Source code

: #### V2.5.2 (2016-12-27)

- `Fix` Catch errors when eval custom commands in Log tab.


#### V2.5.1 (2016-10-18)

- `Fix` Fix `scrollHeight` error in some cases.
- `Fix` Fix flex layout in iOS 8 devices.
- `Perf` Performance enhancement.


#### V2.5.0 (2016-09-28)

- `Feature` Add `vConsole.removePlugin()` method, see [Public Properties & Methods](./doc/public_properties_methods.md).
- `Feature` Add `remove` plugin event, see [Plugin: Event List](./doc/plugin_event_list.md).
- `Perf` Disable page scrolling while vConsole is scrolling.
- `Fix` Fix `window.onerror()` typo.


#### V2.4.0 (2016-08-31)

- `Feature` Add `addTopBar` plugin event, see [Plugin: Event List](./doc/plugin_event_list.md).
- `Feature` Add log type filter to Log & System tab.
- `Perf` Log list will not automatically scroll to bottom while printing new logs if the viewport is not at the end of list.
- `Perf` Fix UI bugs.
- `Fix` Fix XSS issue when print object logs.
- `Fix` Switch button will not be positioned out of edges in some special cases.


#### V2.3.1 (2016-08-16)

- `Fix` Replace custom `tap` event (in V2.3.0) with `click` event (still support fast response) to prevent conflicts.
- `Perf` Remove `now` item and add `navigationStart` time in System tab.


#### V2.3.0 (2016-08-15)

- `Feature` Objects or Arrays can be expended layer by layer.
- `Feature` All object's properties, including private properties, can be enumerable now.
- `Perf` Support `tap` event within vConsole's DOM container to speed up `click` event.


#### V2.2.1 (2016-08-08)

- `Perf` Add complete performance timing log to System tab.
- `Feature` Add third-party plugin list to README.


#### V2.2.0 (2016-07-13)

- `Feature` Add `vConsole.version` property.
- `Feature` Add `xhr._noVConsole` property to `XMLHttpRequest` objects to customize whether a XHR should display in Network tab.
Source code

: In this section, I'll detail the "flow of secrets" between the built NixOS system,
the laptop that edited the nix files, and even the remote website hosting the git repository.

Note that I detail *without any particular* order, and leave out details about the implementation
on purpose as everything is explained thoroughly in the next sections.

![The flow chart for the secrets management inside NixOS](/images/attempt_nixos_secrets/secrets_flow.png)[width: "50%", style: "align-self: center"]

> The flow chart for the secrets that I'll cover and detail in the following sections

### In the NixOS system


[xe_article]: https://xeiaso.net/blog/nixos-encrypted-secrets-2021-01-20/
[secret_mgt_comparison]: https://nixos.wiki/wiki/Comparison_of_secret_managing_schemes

+---+

### Exercise goal:
Using the listing above, please repeat every entry exactly.

### Task response:
Source code

: #### V2.5.2 (2016-12-27)

- `Fix` Catch errors when eval custom commands in Log tab.


#### V2.5.1 (2016-10-18)

- `Fix` Fix `scrollHeight` error in some cases.
- `Fix` Fix flex layout in iOS 8 devices.
- `Perf` Performance enhancement.


#### V2.5.0 (2016-09-28)

- `Feature` Add `vConsole.removePlugin()` method, see [Public Properties & Methods](./doc/public_properties_methods.md).
- `Feature` Add `remove` plugin event, see [Plugin: Event List](./doc/plugin_event_list.md).
- `Perf` Disable page scrolling while vConsole is scrolling.
- `Fix` Fix `window.onerror()` typo.


#### V2.4.0 (2016-08-31)

- `Feature` Add `addTopBar` plugin event, see [Plugin: Event List](./doc/plugin_event_list.md).
- `Feature` Add log type filter to Log & System tab.
- `Perf` Log list will not automatically scroll to bottom while printing new logs if the viewport is not at the end of list.
- `Perf` Fix UI bugs.
- `Fix` Fix XSS issue when print object logs.
- `Fix` Switch button will not be positioned out of edges in some special cases.


#### V2.3.1 (2016-08-16)

- `Fix` Replace custom `tap` event (in V2.3.0) with `click` event (still support fast response) to prevent conflicts.
- `Perf` Remove `now` item and add `navigationStart` time in System tab.


#### V2.3.0 (2016-08-15)

- `Feature` Objects or Arrays can be expended layer by layer.
- `Feature` All object's properties, including private properties, can be enumerable now.
- `Perf` Support `tap` event within vConsole's DOM container to speed up `click` event.


#### V2.2.1 (2016-08-08)

- `Perf` Add complete performance timing log to System tab.
- `Feature` Add third-party plugin list to README.


#### V2.2.0 (2016-07-13)

- `Feature` Add `vConsole.version` property.
- `Feature` Add `xhr._noVConsole` property to `XMLHttpRequest` objects to customize whether a XHR should display in Network tab.
Source code

: In this section, I'll detail the "flow of secrets" between the built NixOS system,
the laptop that edited the nix files, and even the remote website hosting the git repository.

Note that I detail *without any particular* order, and leave out details about the implementation
on purpose as everything is explained thoroughly in the next sections.

![The flow chart for the secrets management inside NixOS](/images/attempt_nixos_secrets/secrets_flow.png)[width: "50%", style: "align-self: center"]

> The flow chart for the secrets that I'll cover and detail in the following sections

### In the NixOS system


[xe_article]: https://xeiaso.net/blog/nixos-encrypted-secrets-2021-01-20/
[secret_mgt_comparison]: https://nixos.wiki/wiki/Comparison_of_secret_managing_schemes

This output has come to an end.